Stored records:
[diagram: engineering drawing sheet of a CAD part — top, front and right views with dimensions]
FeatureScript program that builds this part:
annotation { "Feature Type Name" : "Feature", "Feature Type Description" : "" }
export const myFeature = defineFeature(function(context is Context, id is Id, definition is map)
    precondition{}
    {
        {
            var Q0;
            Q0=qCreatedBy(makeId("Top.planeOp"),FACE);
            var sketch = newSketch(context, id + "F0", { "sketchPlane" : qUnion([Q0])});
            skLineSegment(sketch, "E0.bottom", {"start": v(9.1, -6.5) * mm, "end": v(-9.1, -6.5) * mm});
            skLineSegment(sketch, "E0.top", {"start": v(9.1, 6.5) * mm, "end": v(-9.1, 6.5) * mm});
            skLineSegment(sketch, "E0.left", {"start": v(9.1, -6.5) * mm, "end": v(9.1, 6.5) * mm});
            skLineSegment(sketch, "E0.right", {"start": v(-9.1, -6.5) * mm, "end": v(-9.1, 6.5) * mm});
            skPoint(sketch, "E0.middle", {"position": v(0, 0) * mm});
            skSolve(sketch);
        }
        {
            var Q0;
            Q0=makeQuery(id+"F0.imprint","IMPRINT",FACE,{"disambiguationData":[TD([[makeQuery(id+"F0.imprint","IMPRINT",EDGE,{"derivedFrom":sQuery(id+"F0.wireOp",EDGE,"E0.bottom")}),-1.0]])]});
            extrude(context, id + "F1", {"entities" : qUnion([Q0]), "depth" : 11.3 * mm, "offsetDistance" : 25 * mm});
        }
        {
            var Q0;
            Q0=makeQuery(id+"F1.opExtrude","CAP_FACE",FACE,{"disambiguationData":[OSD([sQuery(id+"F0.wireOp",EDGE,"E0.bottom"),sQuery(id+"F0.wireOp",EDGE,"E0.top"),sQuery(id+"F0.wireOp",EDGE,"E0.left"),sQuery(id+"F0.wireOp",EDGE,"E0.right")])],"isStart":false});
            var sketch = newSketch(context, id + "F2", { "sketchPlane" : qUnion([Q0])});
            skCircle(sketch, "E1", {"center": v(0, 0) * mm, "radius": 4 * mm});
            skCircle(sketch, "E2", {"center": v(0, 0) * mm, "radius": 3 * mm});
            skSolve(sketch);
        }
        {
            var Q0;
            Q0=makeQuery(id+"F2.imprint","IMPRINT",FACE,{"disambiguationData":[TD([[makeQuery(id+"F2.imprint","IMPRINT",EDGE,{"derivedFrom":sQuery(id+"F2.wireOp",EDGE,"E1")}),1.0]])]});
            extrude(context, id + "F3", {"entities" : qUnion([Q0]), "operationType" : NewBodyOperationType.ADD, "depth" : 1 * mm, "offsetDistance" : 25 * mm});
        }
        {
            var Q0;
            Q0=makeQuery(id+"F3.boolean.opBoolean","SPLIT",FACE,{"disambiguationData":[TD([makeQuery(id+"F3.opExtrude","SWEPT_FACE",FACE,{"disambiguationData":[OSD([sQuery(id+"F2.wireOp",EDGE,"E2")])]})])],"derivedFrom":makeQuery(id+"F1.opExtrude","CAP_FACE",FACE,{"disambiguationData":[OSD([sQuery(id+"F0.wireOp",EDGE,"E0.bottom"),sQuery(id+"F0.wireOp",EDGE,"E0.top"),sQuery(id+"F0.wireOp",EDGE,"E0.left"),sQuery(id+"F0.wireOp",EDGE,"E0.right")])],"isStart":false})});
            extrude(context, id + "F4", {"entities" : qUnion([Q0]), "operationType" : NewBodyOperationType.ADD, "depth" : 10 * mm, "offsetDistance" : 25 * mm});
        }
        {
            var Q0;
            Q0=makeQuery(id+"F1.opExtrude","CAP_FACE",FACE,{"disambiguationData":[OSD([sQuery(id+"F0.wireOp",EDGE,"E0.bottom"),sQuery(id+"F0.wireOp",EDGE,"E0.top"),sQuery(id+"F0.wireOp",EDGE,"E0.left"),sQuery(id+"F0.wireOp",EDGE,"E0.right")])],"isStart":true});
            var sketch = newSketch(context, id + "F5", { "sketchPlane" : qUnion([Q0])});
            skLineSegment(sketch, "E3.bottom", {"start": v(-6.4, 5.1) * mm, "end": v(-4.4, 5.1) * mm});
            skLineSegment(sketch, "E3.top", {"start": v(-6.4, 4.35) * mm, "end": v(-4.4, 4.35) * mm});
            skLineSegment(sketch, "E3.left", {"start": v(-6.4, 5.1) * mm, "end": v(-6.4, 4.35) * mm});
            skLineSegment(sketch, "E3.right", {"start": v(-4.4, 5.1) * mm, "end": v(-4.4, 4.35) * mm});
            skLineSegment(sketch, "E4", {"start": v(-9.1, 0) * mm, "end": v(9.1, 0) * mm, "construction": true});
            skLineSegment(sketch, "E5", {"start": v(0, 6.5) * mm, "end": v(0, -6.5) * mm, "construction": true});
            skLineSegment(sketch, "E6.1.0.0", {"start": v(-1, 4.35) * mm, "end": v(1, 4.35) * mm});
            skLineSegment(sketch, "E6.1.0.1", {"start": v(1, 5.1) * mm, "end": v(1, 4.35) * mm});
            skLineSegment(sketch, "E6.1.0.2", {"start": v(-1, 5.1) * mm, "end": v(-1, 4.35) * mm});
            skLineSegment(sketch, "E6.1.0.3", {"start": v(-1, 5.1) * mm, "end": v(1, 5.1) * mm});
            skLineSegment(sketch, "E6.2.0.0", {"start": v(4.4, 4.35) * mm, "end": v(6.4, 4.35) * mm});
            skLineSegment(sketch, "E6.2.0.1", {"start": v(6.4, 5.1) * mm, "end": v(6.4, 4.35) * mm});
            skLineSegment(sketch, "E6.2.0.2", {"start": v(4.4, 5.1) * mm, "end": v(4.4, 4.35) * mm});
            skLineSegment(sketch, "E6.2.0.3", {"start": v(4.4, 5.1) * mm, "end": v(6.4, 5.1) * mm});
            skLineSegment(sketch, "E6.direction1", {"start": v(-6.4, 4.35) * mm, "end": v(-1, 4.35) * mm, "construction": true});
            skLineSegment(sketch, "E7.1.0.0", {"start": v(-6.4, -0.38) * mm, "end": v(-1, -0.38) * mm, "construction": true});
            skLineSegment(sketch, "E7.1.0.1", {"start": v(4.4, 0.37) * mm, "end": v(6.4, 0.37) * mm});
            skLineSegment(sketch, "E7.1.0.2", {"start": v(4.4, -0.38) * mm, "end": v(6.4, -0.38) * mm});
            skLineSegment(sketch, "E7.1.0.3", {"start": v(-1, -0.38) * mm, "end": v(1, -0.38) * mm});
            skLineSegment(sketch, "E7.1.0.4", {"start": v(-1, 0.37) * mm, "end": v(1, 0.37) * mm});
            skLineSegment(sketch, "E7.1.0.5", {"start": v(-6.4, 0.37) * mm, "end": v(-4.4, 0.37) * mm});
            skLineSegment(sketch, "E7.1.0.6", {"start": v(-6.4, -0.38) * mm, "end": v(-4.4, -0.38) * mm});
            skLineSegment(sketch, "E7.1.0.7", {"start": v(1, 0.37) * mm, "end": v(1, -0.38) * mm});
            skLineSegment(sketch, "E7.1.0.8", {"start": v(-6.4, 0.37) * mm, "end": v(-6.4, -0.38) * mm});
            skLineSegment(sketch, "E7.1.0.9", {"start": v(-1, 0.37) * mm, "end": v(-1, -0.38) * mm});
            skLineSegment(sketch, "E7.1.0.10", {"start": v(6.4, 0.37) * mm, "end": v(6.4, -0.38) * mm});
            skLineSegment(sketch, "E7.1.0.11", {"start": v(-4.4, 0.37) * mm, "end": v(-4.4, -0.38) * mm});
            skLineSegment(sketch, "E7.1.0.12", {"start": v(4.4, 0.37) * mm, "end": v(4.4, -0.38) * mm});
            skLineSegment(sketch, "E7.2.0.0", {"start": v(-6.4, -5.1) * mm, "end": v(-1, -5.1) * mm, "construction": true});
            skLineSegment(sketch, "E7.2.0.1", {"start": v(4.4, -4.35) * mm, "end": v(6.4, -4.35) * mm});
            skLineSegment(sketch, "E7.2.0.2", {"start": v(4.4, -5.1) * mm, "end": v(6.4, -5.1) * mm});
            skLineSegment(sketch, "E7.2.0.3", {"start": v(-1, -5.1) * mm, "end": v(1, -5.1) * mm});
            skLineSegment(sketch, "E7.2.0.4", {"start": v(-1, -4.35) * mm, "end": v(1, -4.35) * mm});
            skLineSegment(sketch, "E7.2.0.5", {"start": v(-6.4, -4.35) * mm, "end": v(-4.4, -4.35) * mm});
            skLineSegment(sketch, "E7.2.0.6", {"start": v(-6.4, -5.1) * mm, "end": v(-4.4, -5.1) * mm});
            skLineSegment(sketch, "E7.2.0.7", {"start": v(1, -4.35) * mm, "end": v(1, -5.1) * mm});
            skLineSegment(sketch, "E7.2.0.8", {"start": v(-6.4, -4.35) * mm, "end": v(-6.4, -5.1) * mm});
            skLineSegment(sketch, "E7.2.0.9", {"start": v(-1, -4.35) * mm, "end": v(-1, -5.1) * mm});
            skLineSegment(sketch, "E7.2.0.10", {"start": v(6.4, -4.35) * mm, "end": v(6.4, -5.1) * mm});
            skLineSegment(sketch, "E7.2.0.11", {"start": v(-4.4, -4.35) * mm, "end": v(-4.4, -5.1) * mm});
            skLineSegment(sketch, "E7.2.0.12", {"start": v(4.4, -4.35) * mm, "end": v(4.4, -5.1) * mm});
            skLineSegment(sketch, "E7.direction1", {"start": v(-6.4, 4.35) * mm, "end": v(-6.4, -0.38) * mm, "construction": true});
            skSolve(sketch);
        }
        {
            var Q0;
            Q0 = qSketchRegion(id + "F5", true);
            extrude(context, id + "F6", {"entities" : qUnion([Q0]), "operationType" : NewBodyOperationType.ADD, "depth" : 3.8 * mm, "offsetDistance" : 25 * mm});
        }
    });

DIRECTION - Count how many lines in the CAD part programs above contain the string "skCircle". Reply with the number alone.

SOLUTION FOR THIS TASK - 2